I am pretty sure how big you are is genetic, plus or minus a few percentage points. Your body has genes that program how big your muscles are and what fat percent range you are based on your age and gender. You can't gain weight any more easily long term than lose it. Homeostasis! Just like you can't change the amount of air you want to breathe for long. Some people have a wider range than others and probably some can gain and lose but the rest of us are held at a tight range that our body is programmed to hold.


----------



## shadowcat (Nov 23, 2018)

kbomb said:


> Yeah, I'm kinda half-worried, but I don't really think about it too much. I've just kinda accepted that at some point in the future, I might end up really obese.



*I try not to think about it too. Haven't come close to accepting it though. More like resisting.*


----------



## Happy fat lover (Nov 24, 2018)

I agree, genetic. I have worked out for thirty years, the first 15 i was hefty. Realize now fit and flab are not exclusive of each other. I have reasearched this, seems to be a combination of nature and nurture. Just keep moving. Fat will happen as you may be genetically predisposed to it


----------



## Shotha (Nov 25, 2018)

I've been through the same issues. As a child, I thought that the fat guys that I saw around me and in the media were wonderful and I wanted to be one of them. I soon found out that fat was and still is stigmatized. So, I would indulge my fantasies with padding. I took a break from padding at university but started doing it again afterwards. I started to realize that I wanted to have a big fat belly. I felt great wearing padding but, when I took it off, it was like living in the wrong body. I wanted to be fat for real but was scared to do it and scared to admit it to others.

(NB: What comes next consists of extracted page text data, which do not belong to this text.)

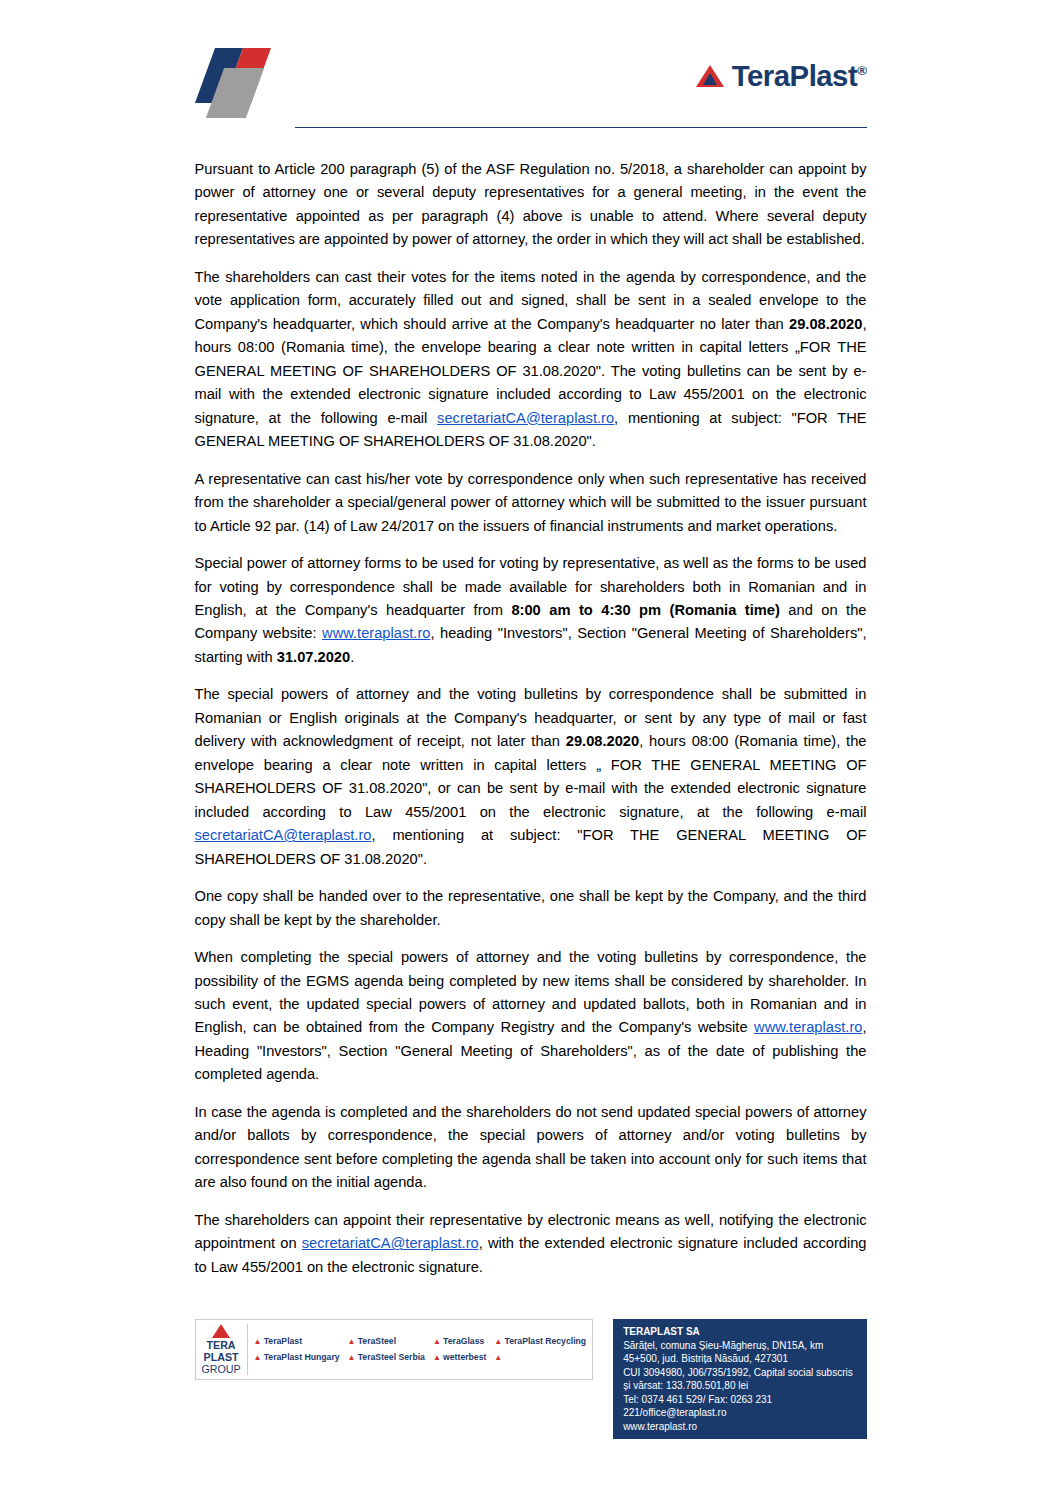TeraPlast®
Pursuant to Article 200 paragraph (5) of the ASF Regulation no. 5/2018, a shareholder can appoint by power of attorney one or several deputy representatives for a general meeting, in the event the representative appointed as per paragraph (4) above is unable to attend. Where several deputy representatives are appointed by power of attorney, the order in which they will act shall be established.
The shareholders can cast their votes for the items noted in the agenda by correspondence, and the vote application form, accurately filled out and signed, shall be sent in a sealed envelope to the Company's headquarter, which should arrive at the Company's headquarter no later than 29.08.2020, hours 08:00 (Romania time), the envelope bearing a clear note written in capital letters „FOR THE GENERAL MEETING OF SHAREHOLDERS OF 31.08.2020". The voting bulletins can be sent by e-mail with the extended electronic signature included according to Law 455/2001 on the electronic signature, at the following e-mail secretariatCA@teraplast.ro, mentioning at subject: "FOR THE GENERAL MEETING OF SHAREHOLDERS OF 31.08.2020".
A representative can cast his/her vote by correspondence only when such representative has received from the shareholder a special/general power of attorney which will be submitted to the issuer pursuant to Article 92 par. (14) of Law 24/2017 on the issuers of financial instruments and market operations.
Special power of attorney forms to be used for voting by representative, as well as the forms to be used for voting by correspondence shall be made available for shareholders both in Romanian and in English, at the Company's headquarter from 8:00 am to 4:30 pm (Romania time) and on the Company website: www.teraplast.ro, heading "Investors", Section "General Meeting of Shareholders", starting with 31.07.2020.
The special powers of attorney and the voting bulletins by correspondence shall be submitted in Romanian or English originals at the Company's headquarter, or sent by any type of mail or fast delivery with acknowledgment of receipt, not later than 29.08.2020, hours 08:00 (Romania time), the envelope bearing a clear note written in capital letters „ FOR THE GENERAL MEETING OF SHAREHOLDERS OF 31.08.2020", or can be sent by e-mail with the extended electronic signature included according to Law 455/2001 on the electronic signature, at the following e-mail secretariatCA@teraplast.ro, mentioning at subject: "FOR THE GENERAL MEETING OF SHAREHOLDERS OF 31.08.2020".
One copy shall be handed over to the representative, one shall be kept by the Company, and the third copy shall be kept by the shareholder.
When completing the special powers of attorney and the voting bulletins by correspondence, the possibility of the EGMS agenda being completed by new items shall be considered by shareholder. In such event, the updated special powers of attorney and updated ballots, both in Romanian and in English, can be obtained from the Company Registry and the Company's website www.teraplast.ro, Heading "Investors", Section "General Meeting of Shareholders", as of the date of publishing the completed agenda.
In case the agenda is completed and the shareholders do not send updated special powers of attorney and/or ballots by correspondence, the special powers of attorney and/or voting bulletins by correspondence sent before completing the agenda shall be taken into account only for such items that are also found on the initial agenda.
The shareholders can appoint their representative by electronic means as well, notifying the electronic appointment on secretariatCA@teraplast.ro, with the extended electronic signature included according to Law 455/2001 on the electronic signature.
TERA
PLAST
GROUP
TeraPlast TeraSteel TeraGlass TeraPlast Recycling TeraPlast Hungary TeraSteel Serbia wetterbest
TERAPLAST SA
Sărățel, comuna Șieu-Măgheruș, DN15A, km 45+500, jud. Bistrița Năsăud, 427301
CUI 3094980, J06/735/1992, Capital social subscris și vărsat: 133.780.501,80 lei
Tel: 0374 461 529/ Fax: 0263 231 221/office@teraplast.ro
www.teraplast.ro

Eventually, I found out that there were others like me and I found a like-minded friend. One day we went to a sumo tournament and I joined the local sumo club. I was mostly interested in the training diet. I started to gain weight quite quickly. I'm around 320 pounds (well over twice the weight I started at) now and I still want to be bigger but, at least, these days I feel like I'm in the right body and feeling very happy. I used to be scared of what people would say but these days I just lap up the "disparaging" comments. When I hear someone say, "Look at that fat bugger over there. He's too fat to fit into the booth," I like what I hear, because they're just telling me that I'm the man that I've always wanted to be.

There are more guys, who want me as a fat old man than ever wanted me when I was slim and young.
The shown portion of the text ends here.